Nie był to najlepszy rok dla polskiego boksu zawodowego. Ale jest kilku zadowolonych. Na pewno jest w tym gronie Maciej Sulęcki, który po emocjonującej walce pokonał w Newark Jacka Culcaya, byłego mistrza świata amatorów oraz zawodowców i otworzył sobie szeroko drzwi do sławy i znacznie większych niż dotychczas pieniędzy.

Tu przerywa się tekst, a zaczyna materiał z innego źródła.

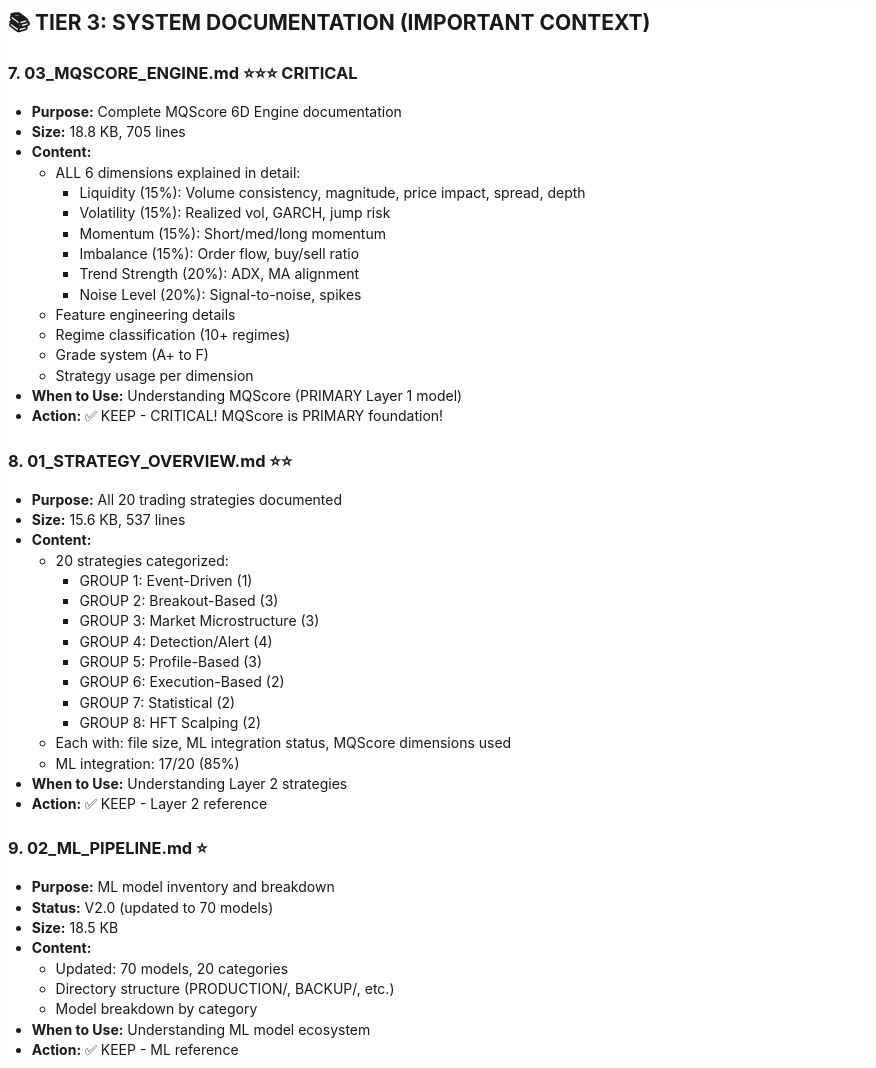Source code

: 
## 📚 TIER 3: SYSTEM DOCUMENTATION (IMPORTANT CONTEXT)

### 7. **03_MQSCORE_ENGINE.md** ⭐⭐⭐ **CRITICAL**
- **Purpose:** Complete MQScore 6D Engine documentation
- **Size:** 18.8 KB, 705 lines
- **Content:**
  - ALL 6 dimensions explained in detail:
    - Liquidity (15%): Volume consistency, magnitude, price impact, spread, depth
    - Volatility (15%): Realized vol, GARCH, jump risk
    - Momentum (15%): Short/med/long momentum
    - Imbalance (15%): Order flow, buy/sell ratio
    - Trend Strength (20%): ADX, MA alignment
    - Noise Level (20%): Signal-to-noise, spikes
  - Feature engineering details
  - Regime classification (10+ regimes)
  - Grade system (A+ to F)
  - Strategy usage per dimension
- **When to Use:** Understanding MQScore (PRIMARY Layer 1 model)
- **Action:** ✅ KEEP - CRITICAL! MQScore is PRIMARY foundation!

### 8. **01_STRATEGY_OVERVIEW.md** ⭐⭐
- **Purpose:** All 20 trading strategies documented
- **Size:** 15.6 KB, 537 lines
- **Content:**
  - 20 strategies categorized:
    - GROUP 1: Event-Driven (1)
    - GROUP 2: Breakout-Based (3)
    - GROUP 3: Market Microstructure (3)
    - GROUP 4: Detection/Alert (4)
    - GROUP 5: Profile-Based (3)
    - GROUP 6: Execution-Based (2)
    - GROUP 7: Statistical (2)
    - GROUP 8: HFT Scalping (2)
  - Each with: file size, ML integration status, MQScore dimensions used
  - ML integration: 17/20 (85%)
- **When to Use:** Understanding Layer 2 strategies
- **Action:** ✅ KEEP - Layer 2 reference

### 9. **02_ML_PIPELINE.md** ⭐
- **Purpose:** ML model inventory and breakdown
- **Status:** V2.0 (updated to 70 models)
- **Size:** 18.5 KB
- **Content:**
  - Updated: 70 models, 20 categories
  - Directory structure (PRODUCTION/, BACKUP/, etc.)
  - Model breakdown by category
- **When to Use:** Understanding ML model ecosystem
- **Action:** ✅ KEEP - ML reference
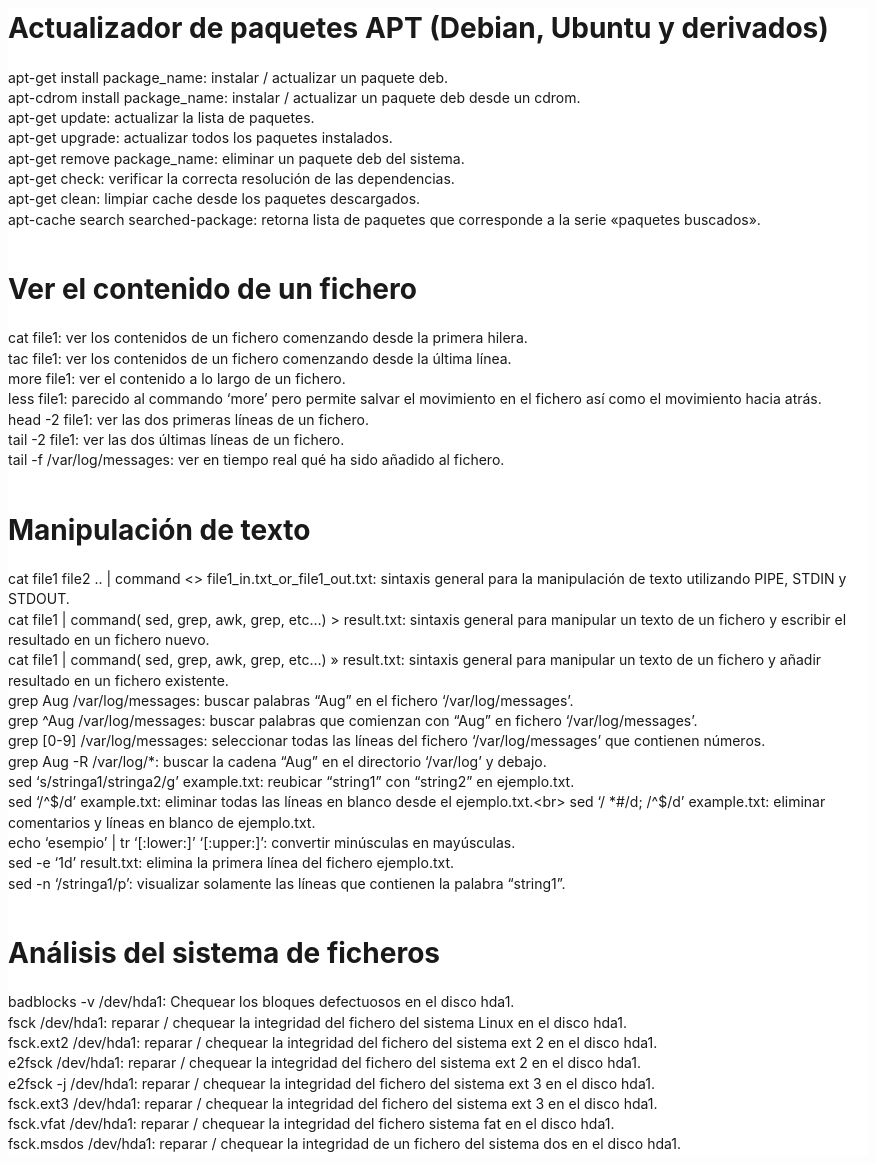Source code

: # Actualizador de paquetes APT (Debian, Ubuntu y derivados)

apt-get install package_name: instalar / actualizar un paquete deb.<br>
apt-cdrom install package_name: instalar / actualizar un paquete deb desde un cdrom.<br>
apt-get update: actualizar la lista de paquetes.<br>
apt-get upgrade: actualizar todos los paquetes instalados.<br>
apt-get remove package_name: eliminar un paquete deb del sistema.<br>
apt-get check: verificar la correcta resolución de las dependencias.<br>
apt-get clean: limpiar cache desde los paquetes descargados.<br>
apt-cache search searched-package: retorna lista de paquetes que corresponde a la serie «paquetes buscados».<br>

# Ver el contenido de un fichero

cat file1: ver los contenidos de un fichero comenzando desde la primera hilera.<br>
tac file1: ver los contenidos de un fichero comenzando desde la última línea.<br>
more file1: ver el contenido a lo largo de un fichero.<br>
less file1: parecido al commando ‘more’ pero permite salvar el movimiento en el fichero así como el movimiento hacia atrás.<br>
head -2 file1: ver las dos primeras líneas de un fichero.<br>
tail -2 file1: ver las dos últimas líneas de un fichero.<br>
tail -f /var/log/messages: ver en tiempo real qué ha sido añadido al fichero.<br>

# Manipulación de texto

cat file1 file2 .. | command <> file1_in.txt_or_file1_out.txt: sintaxis general para la manipulación de texto utilizando PIPE, STDIN y STDOUT.<br>
cat file1 | command( sed, grep, awk, grep, etc…) > result.txt: sintaxis general para manipular un texto de un fichero y escribir el resultado en un fichero nuevo.<br>
cat file1 | command( sed, grep, awk, grep, etc…) » result.txt: sintaxis general para manipular un texto de un fichero y añadir resultado en un fichero existente.<br>
grep Aug /var/log/messages: buscar palabras “Aug” en el fichero ‘/var/log/messages’.<br>
grep ^Aug /var/log/messages: buscar palabras que comienzan con “Aug” en fichero ‘/var/log/messages’.<br>
grep [0-9] /var/log/messages: seleccionar todas las líneas del fichero ‘/var/log/messages’ que contienen números.<br>
grep Aug -R /var/log/*: buscar la cadena “Aug” en el directorio ‘/var/log’ y debajo.<br>
sed ‘s/stringa1/stringa2/g’ example.txt: reubicar “string1” con “string2” en ejemplo.txt.<br>
sed ‘/^$/d’ example.txt: eliminar todas las líneas en blanco desde el ejemplo.txt.<br>
sed ‘/ *#/d; /^$/d’ example.txt: eliminar comentarios y líneas en blanco de ejemplo.txt.<br>
echo ‘esempio’ | tr ‘[:lower:]’ ‘[:upper:]’: convertir minúsculas en mayúsculas.<br>
sed -e ‘1d’ result.txt: elimina la primera línea del fichero ejemplo.txt.<br>
sed -n ‘/stringa1/p’: visualizar solamente las líneas que contienen la palabra “string1”.<br>

# Análisis del sistema de ficheros 

badblocks -v /dev/hda1: Chequear los bloques defectuosos en el disco hda1.<br>
fsck /dev/hda1: reparar / chequear la integridad del fichero del sistema Linux en el disco hda1.<br>
fsck.ext2 /dev/hda1: reparar / chequear la integridad del fichero del sistema ext 2 en el disco hda1.<br>
e2fsck /dev/hda1: reparar / chequear la integridad del fichero del sistema ext 2 en el disco hda1.<br>
e2fsck -j /dev/hda1: reparar / chequear la integridad del fichero del sistema ext 3 en el disco hda1.<br>
fsck.ext3 /dev/hda1: reparar / chequear la integridad del fichero del sistema ext 3 en el disco hda1.<br>
fsck.vfat /dev/hda1: reparar / chequear la integridad del fichero sistema fat en el disco hda1.<br>
fsck.msdos /dev/hda1: reparar / chequear la integridad de un fichero del sistema dos en el disco hda1.<br>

O tym, że Sulęcki ma papiery nawet na mistrza świata mówiłem i pisałem już prawie pięć lat temu, gdy wygrywał swój pojedynek z Robertem Świerzbińskim na Polsat Boxing Night w gdańskiej Ergo Arenie. W jego narożniku stał wtedy Andrzej Gmitruk. I o ile dobrze pamiętam, mało kto w moje słowa wierzył.

A dziś Sulęcki jest o krok od mistrzowskiej walki w wadze junior półśredniej, musi tylko wyleczyć kontuzję i pokonać urodzonego w Armenii obywatela USA, Vanesa Martirosjana. Tak mówi promotor byłego pięściarza warszawskiej Gwardii Andrzej Wasilewski.

W dobrym nastroju w obliczu Nowego Roku mają prawo być też Michał Syrowatka, który na Wyspach Brytyjskich znokautował w 12 rundzie niepokonanego Robbiego Daviesa Jr, oraz Adam Kownacki po tym jak upokorzył na Long Island Artura Szpilkę. Kownacki w odróżnieniu od Syrowatki ma wytyczoną drogę do celu. 20 stycznia zmierzy się w Nowym Jorku z Gruzinem Kiładze trenowanym przez Freddiego Roacha, a wiosną prawdopodobnie zobaczymy go na Polsat Boxing Night organizowanym przez Mateusza Borka.